As I have indicated, the decision of the Parole Board is quashed, it being accepted that the Board did not act in accordance with the law when it made its decision on 16th July, but the decision of the Secretary of State, in my judgment, was a perfectly proper one and I refuse the application as regards that decision.
MS STERN: My Lord, could I just clarify one matter?
MR JUSTICE ELIAS: Yes.
MS STERN: Your Lordship said, and it is probably my error, that I said that the Parole Board could consider the matter on Thursday. In fact the likelihood is that it would be by Thursday, because it is more likely to be on Tuesday or Wednesday.
MR JUSTICE ELIAS: Right, thank you.
MS STERN: It is a very small matter.
MR JUSTICE ELIAS: Yes, good, by Thursday. Then it will be even quicker.

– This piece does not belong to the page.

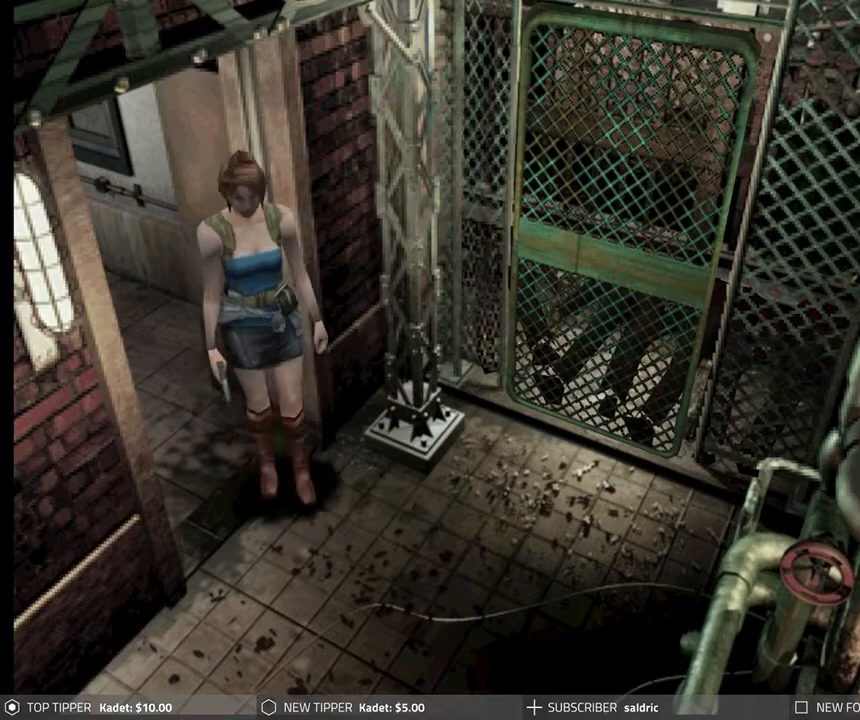
{"buttons": ["DPAD_DOWN", "DPAD_LEFT"], "left_stick": "center", "events": []}
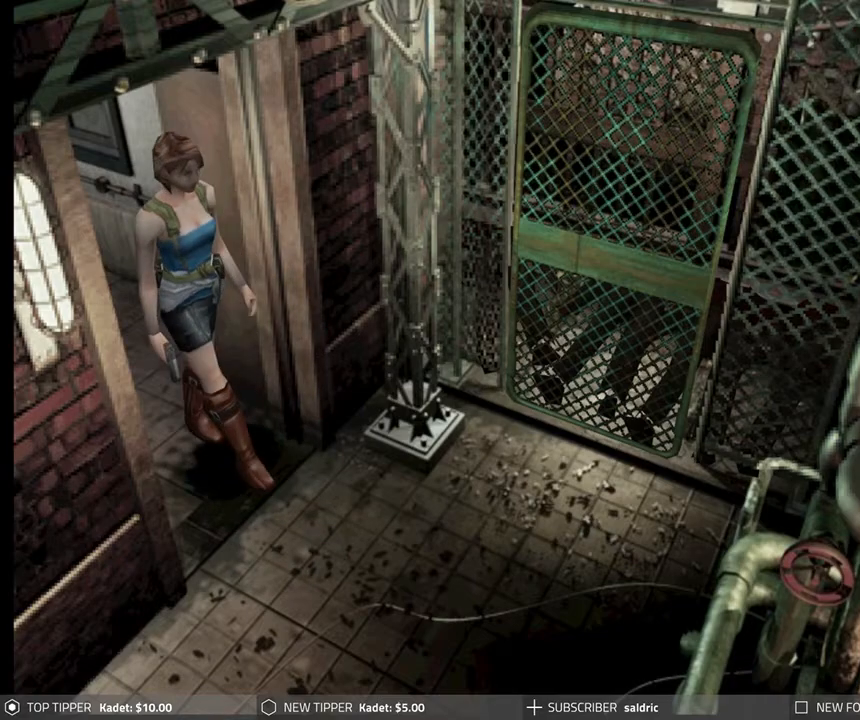
{"buttons": ["DPAD_DOWN", "DPAD_LEFT"], "left_stick": "center", "events": []}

MR SEMPLE: Better for us. There remains the issue then of costs.
MR JUSTICE ELIAS: Yes.
MR SEMPLE: Mr Hare has the benefit of public funding by the Community Legal Services Funding. Clearly he has been partially successful and partially not.
MR JUSTICE ELIAS: Yes.
MR SEMPLE: He has been remanded since 10th June, including the decision by the Parole Board, which has been accepted as being properly quashed today, that took place on 16th July.

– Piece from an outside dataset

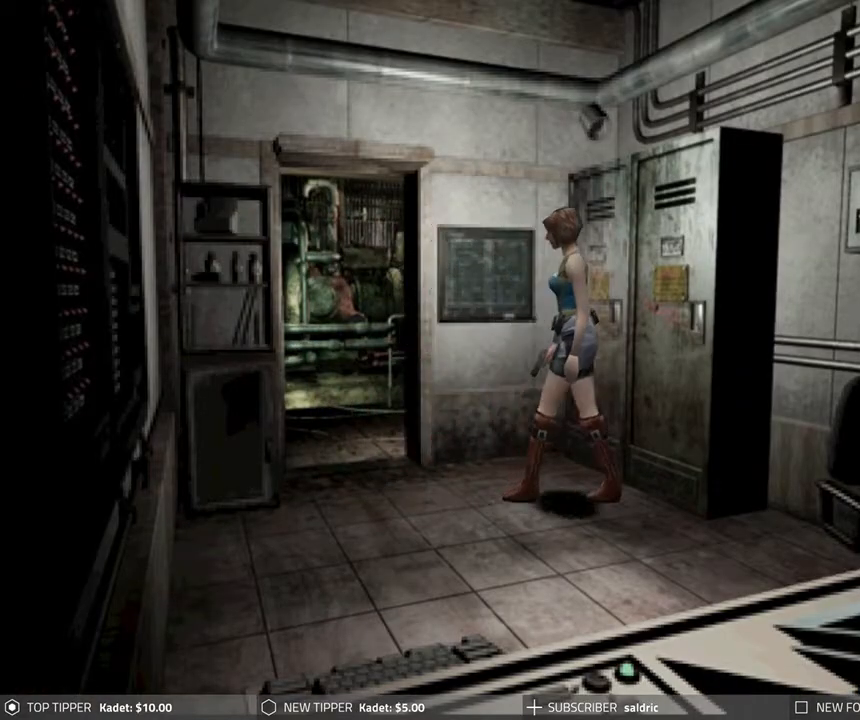
{"buttons": ["DPAD_RIGHT"], "left_stick": "center", "events": [[200, "DPAD_RIGHT", "down"], [317, "DPAD_DOWN", "up"]]}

In relation to that matter, whilst of course it is right to say that no instructions have been received in relation to his attitude to that today, that offer came very late on in the proceedings. Should a rehearing have taken place in say mid or late July that may well have been a very different matter than today when, in any event, he would have been released by the end of this month. I am instructed to make an application for costs against the defendant, the Parole Board.
MR JUSTICE ELIAS: Yes, can you resist that?
MS STERN: My Lord, it is difficult to resist that. What I would say, however, is that here I would ask for an order for no order of costs because the Secretary of State has succeeded on the only matter which was before your Lordship today and the offer of the concession was made. It is difficult because of the timetable having been exceptionally truncated in this case, but this hearing could have been avoided if the claimant had taken instructions and accepted the quashing of the Parole Board decision. So the only matter upon which they did proceed --
MR JUSTICE ELIAS: When where they offered that?
MS STERN: I believe they were offered that on Friday. The decision of Forbes J granting permission, I believe, was around midday on Friday. My instructing solicitors did communicate that they were going to have the Parole Board decision quashed, or at least for reconsideration, and the timetable of that, on Friday. It was only because that was not accepted that we are all here today.
MR JUSTICE ELIAS: I am not sure that was not -- it was accepted, but it was not accepted as --
MS STERN: As sufficient, my Lord, yes.
MR JUSTICE ELIAS: But it is quite difficult, is it not, for defendants, in circumstances where somebody is in prison, to get instructions. It is quite hard for them then to say we are not pursuing the other point when liberty, even for a day or two, might be at stake.
MS STERN: My Lord, yes. I am simply saying that that is the position here now, my Lord.
MR JUSTICE ELIAS: I understand. No, I am afraid the offer came too late, it seems to me, and they ought to get their costs in the circumstances.
Good. Can I thank you both.
MR SEMPLE: My Lord, I think the costs need to be subject to detailed assessment in any event as they are from the Community Legal Service Funding.
MR JUSTICE ELIAS: Yes, detailed assessment -- it cannot be agreed? If not agreed. Thank you very much.